Copy every record word for word. Pictures are not part of the copy.
BEGIN SOURCE DATA
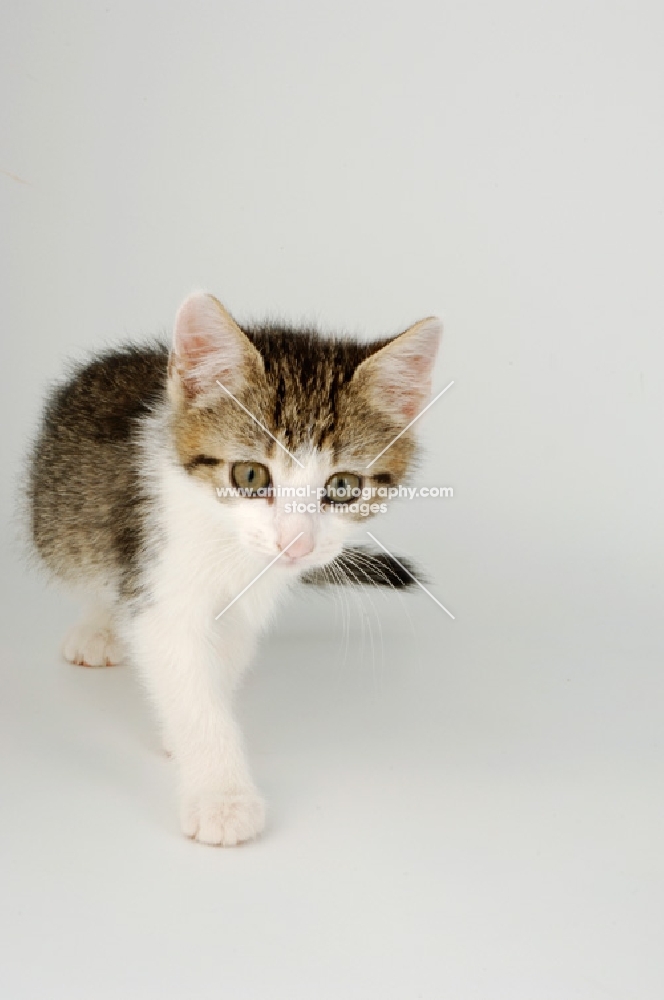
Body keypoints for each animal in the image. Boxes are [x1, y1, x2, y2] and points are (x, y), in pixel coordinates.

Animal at [27, 292, 440, 848]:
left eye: (343, 487)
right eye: (249, 475)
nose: (295, 543)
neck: (230, 547)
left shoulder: (252, 596)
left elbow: (220, 661)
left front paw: (185, 736)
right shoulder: (161, 571)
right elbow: (180, 666)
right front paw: (221, 796)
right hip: (60, 522)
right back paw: (99, 627)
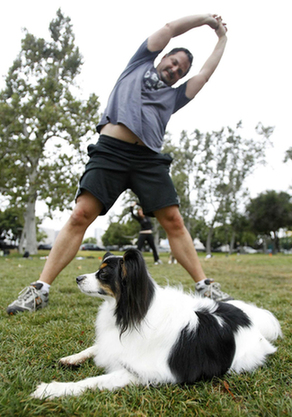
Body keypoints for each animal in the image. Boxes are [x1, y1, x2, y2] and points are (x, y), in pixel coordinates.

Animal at [30, 249, 282, 398]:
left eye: (103, 275)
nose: (78, 278)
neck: (129, 313)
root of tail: (244, 314)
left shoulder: (142, 373)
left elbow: (92, 381)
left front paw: (52, 388)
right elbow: (95, 347)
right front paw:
END SOURCE DATA
- [SOLVED EXERCISE]
Body keypoints for each animal in the image. Boxes are [x1, y1, x2, y2] and points are (x, y), in pixel coordinates.

Animal at [27, 292, 440, 848]:
left eye: (343, 487)
right eye: (249, 475)
nose: (295, 543)
neck: (230, 547)
left shoulder: (252, 596)
left elbow: (220, 661)
left front paw: (185, 736)
right shoulder: (161, 571)
right elbow: (180, 666)
right front paw: (221, 796)
right hip: (60, 522)
right back paw: (99, 627)
Body keypoints for each animal in the image. Boxes are [x1, y1, x2, y2] and points are (x, y), in pixel coordinates.

Animal at [30, 249, 282, 398]:
left eye: (103, 275)
nose: (78, 278)
neck: (129, 313)
root of tail: (244, 314)
left shoulder: (142, 373)
left elbow: (92, 381)
left front paw: (52, 388)
right elbow: (95, 347)
right front paw:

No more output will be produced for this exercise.